Request:
Rewrite the data as a numbered list without blank lines, covering only the part that opens with the line containing "scientific name: Manilkara obovata" and closes with the last line of the data, both included.

------ Task inputs ------

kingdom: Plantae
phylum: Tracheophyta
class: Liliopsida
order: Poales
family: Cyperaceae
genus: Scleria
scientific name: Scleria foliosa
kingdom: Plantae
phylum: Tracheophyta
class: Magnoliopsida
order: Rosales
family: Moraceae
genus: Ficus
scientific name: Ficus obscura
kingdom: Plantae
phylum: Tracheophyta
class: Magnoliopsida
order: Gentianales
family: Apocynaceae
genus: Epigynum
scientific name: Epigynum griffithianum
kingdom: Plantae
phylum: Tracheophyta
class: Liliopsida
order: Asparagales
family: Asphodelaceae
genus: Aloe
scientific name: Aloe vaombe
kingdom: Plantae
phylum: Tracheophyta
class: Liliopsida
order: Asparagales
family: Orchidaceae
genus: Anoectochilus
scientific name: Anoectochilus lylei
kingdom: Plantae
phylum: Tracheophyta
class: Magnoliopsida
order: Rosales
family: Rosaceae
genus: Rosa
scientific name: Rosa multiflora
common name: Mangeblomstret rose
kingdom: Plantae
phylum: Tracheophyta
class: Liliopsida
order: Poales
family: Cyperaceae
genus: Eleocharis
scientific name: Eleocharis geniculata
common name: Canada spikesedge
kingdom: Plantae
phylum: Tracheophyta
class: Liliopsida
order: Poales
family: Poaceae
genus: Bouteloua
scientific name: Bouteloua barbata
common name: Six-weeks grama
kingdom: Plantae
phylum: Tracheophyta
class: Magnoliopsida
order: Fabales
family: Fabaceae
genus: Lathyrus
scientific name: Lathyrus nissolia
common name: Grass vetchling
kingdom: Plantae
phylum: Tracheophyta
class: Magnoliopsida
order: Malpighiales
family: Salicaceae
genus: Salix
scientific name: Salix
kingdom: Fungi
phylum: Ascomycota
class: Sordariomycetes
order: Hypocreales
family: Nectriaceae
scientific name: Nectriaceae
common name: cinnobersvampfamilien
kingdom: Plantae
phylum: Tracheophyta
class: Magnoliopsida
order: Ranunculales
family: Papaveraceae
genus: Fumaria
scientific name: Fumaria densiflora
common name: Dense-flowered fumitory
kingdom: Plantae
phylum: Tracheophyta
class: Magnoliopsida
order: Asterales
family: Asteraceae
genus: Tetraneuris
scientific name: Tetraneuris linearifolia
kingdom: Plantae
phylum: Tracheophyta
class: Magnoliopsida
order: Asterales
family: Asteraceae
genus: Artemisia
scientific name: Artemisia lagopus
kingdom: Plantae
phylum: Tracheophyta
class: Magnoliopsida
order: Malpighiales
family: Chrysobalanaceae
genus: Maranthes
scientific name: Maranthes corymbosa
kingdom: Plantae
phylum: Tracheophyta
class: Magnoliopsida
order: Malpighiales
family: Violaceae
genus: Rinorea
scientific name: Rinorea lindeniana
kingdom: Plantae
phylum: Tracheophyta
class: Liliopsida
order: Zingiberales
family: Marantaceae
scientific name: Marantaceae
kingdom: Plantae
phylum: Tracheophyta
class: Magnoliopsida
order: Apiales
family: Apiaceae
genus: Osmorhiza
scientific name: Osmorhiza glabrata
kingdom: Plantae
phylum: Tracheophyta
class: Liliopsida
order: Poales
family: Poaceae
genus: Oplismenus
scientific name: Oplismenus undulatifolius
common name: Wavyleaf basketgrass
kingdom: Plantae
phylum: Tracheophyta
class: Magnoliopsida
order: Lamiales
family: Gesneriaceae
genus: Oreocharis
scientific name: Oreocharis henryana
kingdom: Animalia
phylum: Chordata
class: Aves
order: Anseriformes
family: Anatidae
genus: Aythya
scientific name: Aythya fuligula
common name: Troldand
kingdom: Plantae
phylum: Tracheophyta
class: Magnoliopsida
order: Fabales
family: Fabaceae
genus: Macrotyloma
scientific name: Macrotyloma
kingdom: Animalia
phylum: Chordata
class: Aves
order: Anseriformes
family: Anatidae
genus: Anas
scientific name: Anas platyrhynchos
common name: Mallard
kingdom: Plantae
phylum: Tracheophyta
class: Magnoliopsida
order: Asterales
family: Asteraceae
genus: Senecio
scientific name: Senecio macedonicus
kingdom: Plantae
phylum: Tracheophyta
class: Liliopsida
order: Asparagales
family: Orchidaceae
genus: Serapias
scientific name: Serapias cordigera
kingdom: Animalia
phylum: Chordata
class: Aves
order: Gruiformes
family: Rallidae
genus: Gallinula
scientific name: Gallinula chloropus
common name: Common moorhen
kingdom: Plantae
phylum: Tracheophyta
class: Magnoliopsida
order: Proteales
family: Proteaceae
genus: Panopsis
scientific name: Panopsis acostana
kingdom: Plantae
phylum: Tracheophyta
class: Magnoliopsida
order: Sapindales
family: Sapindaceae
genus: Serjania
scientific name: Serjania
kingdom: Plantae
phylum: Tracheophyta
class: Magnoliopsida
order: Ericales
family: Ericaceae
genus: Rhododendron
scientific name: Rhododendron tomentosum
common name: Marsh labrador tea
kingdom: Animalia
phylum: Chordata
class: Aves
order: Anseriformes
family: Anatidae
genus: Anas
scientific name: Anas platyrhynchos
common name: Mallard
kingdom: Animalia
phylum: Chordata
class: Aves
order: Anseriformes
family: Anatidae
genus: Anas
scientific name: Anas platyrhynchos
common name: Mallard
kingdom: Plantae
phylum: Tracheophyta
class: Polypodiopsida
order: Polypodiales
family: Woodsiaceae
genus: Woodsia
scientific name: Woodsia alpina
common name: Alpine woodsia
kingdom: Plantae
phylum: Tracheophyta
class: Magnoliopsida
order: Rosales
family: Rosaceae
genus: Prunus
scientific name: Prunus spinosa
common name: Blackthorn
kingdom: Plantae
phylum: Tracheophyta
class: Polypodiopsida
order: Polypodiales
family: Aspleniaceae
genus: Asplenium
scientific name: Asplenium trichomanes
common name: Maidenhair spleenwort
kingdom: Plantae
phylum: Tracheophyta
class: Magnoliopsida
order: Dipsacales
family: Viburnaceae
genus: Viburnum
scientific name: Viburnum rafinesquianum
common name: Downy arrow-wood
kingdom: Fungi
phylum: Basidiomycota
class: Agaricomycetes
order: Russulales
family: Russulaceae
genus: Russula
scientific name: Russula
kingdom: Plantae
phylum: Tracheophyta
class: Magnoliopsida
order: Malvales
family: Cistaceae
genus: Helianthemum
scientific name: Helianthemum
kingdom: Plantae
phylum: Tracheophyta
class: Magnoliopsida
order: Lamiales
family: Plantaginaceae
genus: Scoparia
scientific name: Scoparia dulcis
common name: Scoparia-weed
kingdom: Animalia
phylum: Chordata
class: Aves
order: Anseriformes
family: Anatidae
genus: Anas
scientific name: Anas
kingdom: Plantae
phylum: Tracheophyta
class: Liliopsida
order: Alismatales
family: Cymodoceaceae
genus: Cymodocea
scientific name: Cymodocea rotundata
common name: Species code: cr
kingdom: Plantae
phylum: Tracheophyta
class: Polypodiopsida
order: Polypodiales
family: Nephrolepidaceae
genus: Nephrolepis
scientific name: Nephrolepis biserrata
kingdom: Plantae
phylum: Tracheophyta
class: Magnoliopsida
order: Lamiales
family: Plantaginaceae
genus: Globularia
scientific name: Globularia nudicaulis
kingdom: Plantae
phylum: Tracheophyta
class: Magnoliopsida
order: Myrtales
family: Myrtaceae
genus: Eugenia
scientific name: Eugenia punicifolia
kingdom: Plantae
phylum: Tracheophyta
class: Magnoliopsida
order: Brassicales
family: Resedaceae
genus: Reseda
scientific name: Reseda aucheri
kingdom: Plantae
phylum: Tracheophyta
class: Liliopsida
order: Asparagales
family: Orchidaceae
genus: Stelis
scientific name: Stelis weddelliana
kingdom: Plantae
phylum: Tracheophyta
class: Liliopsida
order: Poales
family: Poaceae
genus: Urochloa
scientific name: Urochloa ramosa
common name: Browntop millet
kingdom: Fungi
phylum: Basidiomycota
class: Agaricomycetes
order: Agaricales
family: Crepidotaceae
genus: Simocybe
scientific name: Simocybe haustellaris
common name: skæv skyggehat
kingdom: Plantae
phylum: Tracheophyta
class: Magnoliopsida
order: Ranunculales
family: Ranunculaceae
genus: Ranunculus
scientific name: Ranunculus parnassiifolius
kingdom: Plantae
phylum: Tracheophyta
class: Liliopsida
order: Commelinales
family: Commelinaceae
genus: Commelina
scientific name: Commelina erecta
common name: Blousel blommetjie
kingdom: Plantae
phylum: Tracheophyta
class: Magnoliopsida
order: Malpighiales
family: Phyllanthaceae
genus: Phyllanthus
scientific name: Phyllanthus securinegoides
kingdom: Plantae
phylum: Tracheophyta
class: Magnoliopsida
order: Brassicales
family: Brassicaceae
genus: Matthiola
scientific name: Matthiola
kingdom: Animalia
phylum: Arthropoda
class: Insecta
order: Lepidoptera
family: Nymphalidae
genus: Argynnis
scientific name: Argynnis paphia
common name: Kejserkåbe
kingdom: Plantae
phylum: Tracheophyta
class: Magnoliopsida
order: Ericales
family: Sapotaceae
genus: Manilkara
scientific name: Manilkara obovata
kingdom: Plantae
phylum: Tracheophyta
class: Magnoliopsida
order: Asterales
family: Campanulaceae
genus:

------

Result for this exercise:
1. scientific name: Manilkara obovata
2. kingdom: Plantae
3. phylum: Tracheophyta
4. class: Magnoliopsida
5. order: Asterales
6. family: Campanulaceae
7. genus:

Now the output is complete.